The second highest-ranking US general told former President Donald Trump that his idea for a big military parade in Washington, DC, is "what dictators do," a new report said.
Trump, as has been previously reported, crafted the idea for a military parade after witnessing a lavish Bastille Day celebration in Paris in 2017. He wanted to top it with one of his own during the Fourth of July holiday.
Top US generals and officials, however, were less thrilled about the idea, according to an excerpt from a forthcoming book by journalists Susan Glasser and Peter Baker that was published Monday by the New Yorker.
James Mattis, then Trump's defense secretary, said he would "rather swallow acid," and other officials said it would cost millions and damage the roads.
At one White House meeting, when Trump addressed his idea with Air Force Gen. Paul Selva, then the second highest-ranking general as vice chairman of the Joint Chiefs of Staff, the general suggested the idea was reminiscent of something often seen in dictatorships.
When Trump asked Selva what he thought of the parade, Selva responded that he grew up in Portugal, which "was a dictatorship — and parades were about showing the people who had the guns."
"And in this country, we don't do that," Selva said, according to the report. "It's not who we are."
Trump then asked Selva if he didn't like the idea, to which he responded: "No," adding that "it's what dictators do."
The US has held some military parades in DC in the past, most recently in 1991 after America's victory in the Gulf War.
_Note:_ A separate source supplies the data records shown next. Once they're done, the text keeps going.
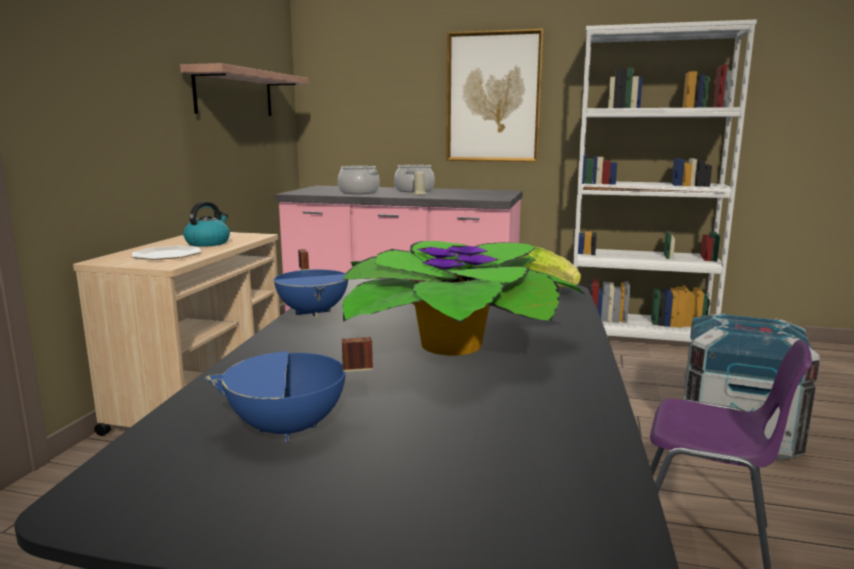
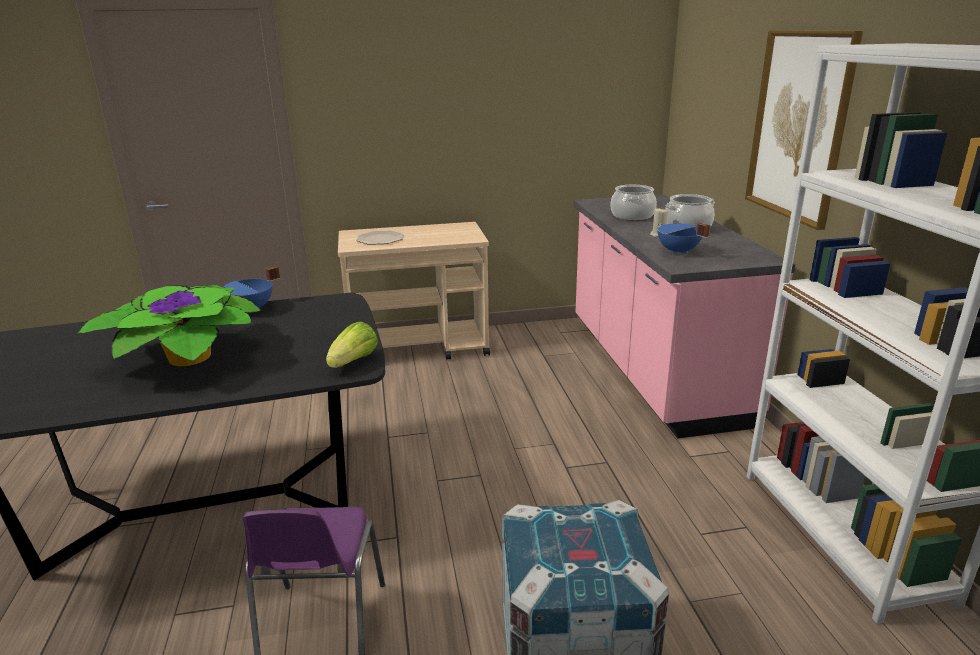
camera: 65 degrees right, 10 degrees up
shelf [180,63,308,116] -> none
kettle [183,201,230,247] -> none
blue cooking pot [205,337,373,442] -> blue cooking pot moved to [657,223,710,254]

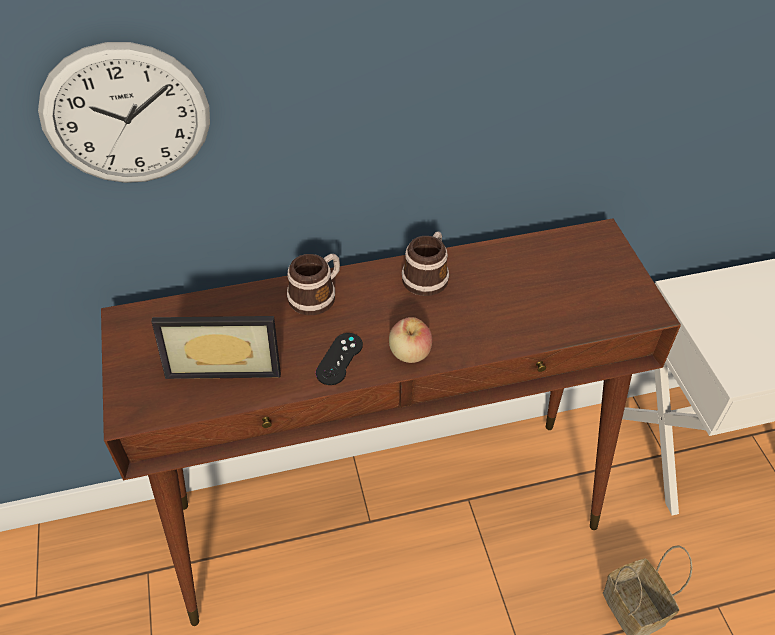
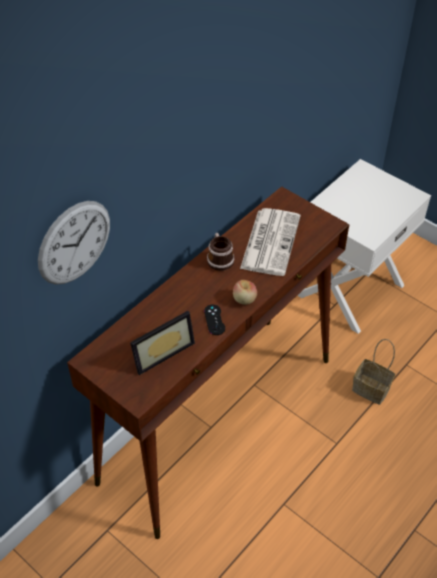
camera: 35 degrees left, 0 degrees up
mug [287,254,340,315] -> none
none -> newspaper [240,208,300,276]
After facing pushback on his plans, Trump held a "Salute to America" event on the Fourth of July in 2019 that prominently featured a military flyover and some static military vehicle displays but no tanks in the streets.
Throughout his time in the White House, Trump often expressed admiration for dictators or authoritarians like Russian President Vladimir Putin and Chinese leader Xi Jinping — leaders who hold massive military parades each year. Political scientists who specialize in authoritarianism often warned that Trump's rhetoric and lack of respect for democratic norms emboldened such leaders.
Fiona Hill, who served as the top Russia expert on the National Security Council under the Trump administration, in comments to the Daily Beast last year said that Trump has a bad case of "autocrat envy."
"He also really liked kings and queens," Hill went on to say of Trump.